### Collected data
- Opening Delimiter -
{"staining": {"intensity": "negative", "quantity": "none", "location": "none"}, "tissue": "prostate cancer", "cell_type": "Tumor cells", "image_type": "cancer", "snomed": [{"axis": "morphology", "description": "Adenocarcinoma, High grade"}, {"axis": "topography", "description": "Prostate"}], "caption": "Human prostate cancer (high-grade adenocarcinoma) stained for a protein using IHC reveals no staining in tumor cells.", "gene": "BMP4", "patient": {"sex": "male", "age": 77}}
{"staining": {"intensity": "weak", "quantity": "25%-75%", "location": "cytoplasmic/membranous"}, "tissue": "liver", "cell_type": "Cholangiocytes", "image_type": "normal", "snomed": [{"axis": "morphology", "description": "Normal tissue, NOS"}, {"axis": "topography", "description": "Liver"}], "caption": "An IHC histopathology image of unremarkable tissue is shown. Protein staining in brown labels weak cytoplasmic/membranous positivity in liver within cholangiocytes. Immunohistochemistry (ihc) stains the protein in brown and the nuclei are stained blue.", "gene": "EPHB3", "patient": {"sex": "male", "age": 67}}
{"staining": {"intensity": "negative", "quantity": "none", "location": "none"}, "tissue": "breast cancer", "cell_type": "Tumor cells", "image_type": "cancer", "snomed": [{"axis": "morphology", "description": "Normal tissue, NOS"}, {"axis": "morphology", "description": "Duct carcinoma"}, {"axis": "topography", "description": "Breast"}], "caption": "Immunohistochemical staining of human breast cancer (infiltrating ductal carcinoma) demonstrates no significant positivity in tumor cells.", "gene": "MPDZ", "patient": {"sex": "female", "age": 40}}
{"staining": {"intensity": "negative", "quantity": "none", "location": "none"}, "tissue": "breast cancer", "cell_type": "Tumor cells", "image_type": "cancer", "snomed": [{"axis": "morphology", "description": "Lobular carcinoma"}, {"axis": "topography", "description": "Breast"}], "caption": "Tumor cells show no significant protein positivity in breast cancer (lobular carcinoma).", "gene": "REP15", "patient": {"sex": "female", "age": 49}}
- Closing Delimiter -
### What is required
What you should produce is an exact retyping of every line above.

### Finished task
{"staining": {"intensity": "negative", "quantity": "none", "location": "none"}, "tissue": "prostate cancer", "cell_type": "Tumor cells", "image_type": "cancer", "snomed": [{"axis": "morphology", "description": "Adenocarcinoma, High grade"}, {"axis": "topography", "description": "Prostate"}], "caption": "Human prostate cancer (high-grade adenocarcinoma) stained for a protein using IHC reveals no staining in tumor cells.", "gene": "BMP4", "patient": {"sex": "male", "age": 77}}
{"staining": {"intensity": "weak", "quantity": "25%-75%", "location": "cytoplasmic/membranous"}, "tissue": "liver", "cell_type": "Cholangiocytes", "image_type": "normal", "snomed": [{"axis": "morphology", "description": "Normal tissue, NOS"}, {"axis": "topography", "description": "Liver"}], "caption": "An IHC histopathology image of unremarkable tissue is shown. Protein staining in brown labels weak cytoplasmic/membranous positivity in liver within cholangiocytes. Immunohistochemistry (ihc) stains the protein in brown and the nuclei are stained blue.", "gene": "EPHB3", "patient": {"sex": "male", "age": 67}}
{"staining": {"intensity": "negative", "quantity": "none", "location": "none"}, "tissue": "breast cancer", "cell_type": "Tumor cells", "image_type": "cancer", "snomed": [{"axis": "morphology", "description": "Normal tissue, NOS"}, {"axis": "morphology", "description": "Duct carcinoma"}, {"axis": "topography", "description": "Breast"}], "caption": "Immunohistochemical staining of human breast cancer (infiltrating ductal carcinoma) demonstrates no significant positivity in tumor cells.", "gene": "MPDZ", "patient": {"sex": "female", "age": 40}}
{"staining": {"intensity": "negative", "quantity": "none", "location": "none"}, "tissue": "breast cancer", "cell_type": "Tumor cells", "image_type": "cancer", "snomed": [{"axis": "morphology", "description": "Lobular carcinoma"}, {"axis": "topography", "description": "Breast"}], "caption": "Tumor cells show no significant protein positivity in breast cancer (lobular carcinoma).", "gene": "REP15", "patient": {"sex": "female", "age": 49}}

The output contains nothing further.